■ **Provided data**:
____________________
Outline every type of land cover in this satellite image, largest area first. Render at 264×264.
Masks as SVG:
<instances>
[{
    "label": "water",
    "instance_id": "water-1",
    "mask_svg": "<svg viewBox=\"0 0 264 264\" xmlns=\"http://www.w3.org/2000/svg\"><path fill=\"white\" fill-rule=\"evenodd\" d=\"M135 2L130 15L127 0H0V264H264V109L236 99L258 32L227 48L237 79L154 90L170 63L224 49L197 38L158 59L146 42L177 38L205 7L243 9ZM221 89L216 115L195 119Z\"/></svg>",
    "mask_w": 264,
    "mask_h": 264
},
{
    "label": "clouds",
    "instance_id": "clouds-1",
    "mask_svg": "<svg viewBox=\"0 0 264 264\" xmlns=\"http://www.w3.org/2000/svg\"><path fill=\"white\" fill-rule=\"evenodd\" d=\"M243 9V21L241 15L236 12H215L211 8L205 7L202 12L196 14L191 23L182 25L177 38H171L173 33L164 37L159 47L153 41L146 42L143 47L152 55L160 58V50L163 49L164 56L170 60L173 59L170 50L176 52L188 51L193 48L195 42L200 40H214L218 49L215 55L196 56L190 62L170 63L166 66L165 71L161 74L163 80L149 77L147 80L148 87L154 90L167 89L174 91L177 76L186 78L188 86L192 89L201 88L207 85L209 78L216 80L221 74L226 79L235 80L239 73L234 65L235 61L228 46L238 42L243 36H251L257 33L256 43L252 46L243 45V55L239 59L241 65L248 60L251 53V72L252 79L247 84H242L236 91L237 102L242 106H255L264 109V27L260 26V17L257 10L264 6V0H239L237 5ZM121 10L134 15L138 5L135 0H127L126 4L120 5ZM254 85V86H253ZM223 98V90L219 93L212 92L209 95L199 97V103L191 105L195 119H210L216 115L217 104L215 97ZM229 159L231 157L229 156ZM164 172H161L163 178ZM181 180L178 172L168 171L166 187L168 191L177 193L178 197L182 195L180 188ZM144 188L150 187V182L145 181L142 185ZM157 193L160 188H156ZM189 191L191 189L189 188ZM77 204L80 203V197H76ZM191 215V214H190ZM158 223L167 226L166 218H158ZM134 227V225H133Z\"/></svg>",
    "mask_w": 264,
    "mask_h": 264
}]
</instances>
____________________
■ **Your task**: Swap each "clouds" in the items for "cloud cover", and write the items out again with nothing else changed.

■ **The result**:
Outline every type of land cover in this satellite image, largest area first. Render at 264×264.
Masks as SVG:
<instances>
[{
    "label": "water",
    "instance_id": "water-1",
    "mask_svg": "<svg viewBox=\"0 0 264 264\" xmlns=\"http://www.w3.org/2000/svg\"><path fill=\"white\" fill-rule=\"evenodd\" d=\"M135 2L130 15L127 0H0V264H264V109L236 99L258 32L227 48L237 79L154 90L170 63L224 49L197 38L158 59L146 42L177 38L205 7L243 9ZM221 89L216 115L195 119Z\"/></svg>",
    "mask_w": 264,
    "mask_h": 264
},
{
    "label": "cloud cover",
    "instance_id": "cloud cover-1",
    "mask_svg": "<svg viewBox=\"0 0 264 264\" xmlns=\"http://www.w3.org/2000/svg\"><path fill=\"white\" fill-rule=\"evenodd\" d=\"M243 9V21L241 15L236 12H215L211 8L205 7L202 12L196 14L191 23L182 25L177 38H171L173 33L164 37L159 47L153 41L146 42L143 47L152 55L160 58V50L163 49L164 56L170 60L173 59L170 50L176 52L188 51L193 48L195 42L200 40H214L218 49L215 55L196 56L190 62L170 63L166 66L165 71L161 74L163 80L149 77L147 80L148 87L154 90L167 89L174 91L177 76L186 78L188 86L192 89L201 88L207 85L209 78L216 80L221 74L226 79L235 80L239 73L234 65L235 61L228 46L238 42L243 36H251L257 33L256 43L252 46L243 45V55L239 59L241 65L248 60L251 53V72L252 79L247 84H242L236 91L237 102L242 106H255L264 109V27L260 26V17L257 10L264 6V0H239L237 5ZM121 10L134 15L138 5L135 0H127L126 4L120 5ZM254 85V86H253ZM223 98V90L219 93L212 92L209 95L199 97V103L191 105L195 119H210L216 115L217 104L215 97ZM229 159L231 157L229 156ZM164 172H161L163 178ZM181 180L178 172L168 171L166 187L168 191L177 193L178 197L182 195L180 188ZM144 188L150 187V182L145 181L142 185ZM157 193L160 188H156ZM189 191L191 189L189 188ZM77 204L80 203V197H76ZM191 215V214H190ZM158 223L167 226L166 218H158ZM134 227V225H133Z\"/></svg>",
    "mask_w": 264,
    "mask_h": 264
}]
</instances>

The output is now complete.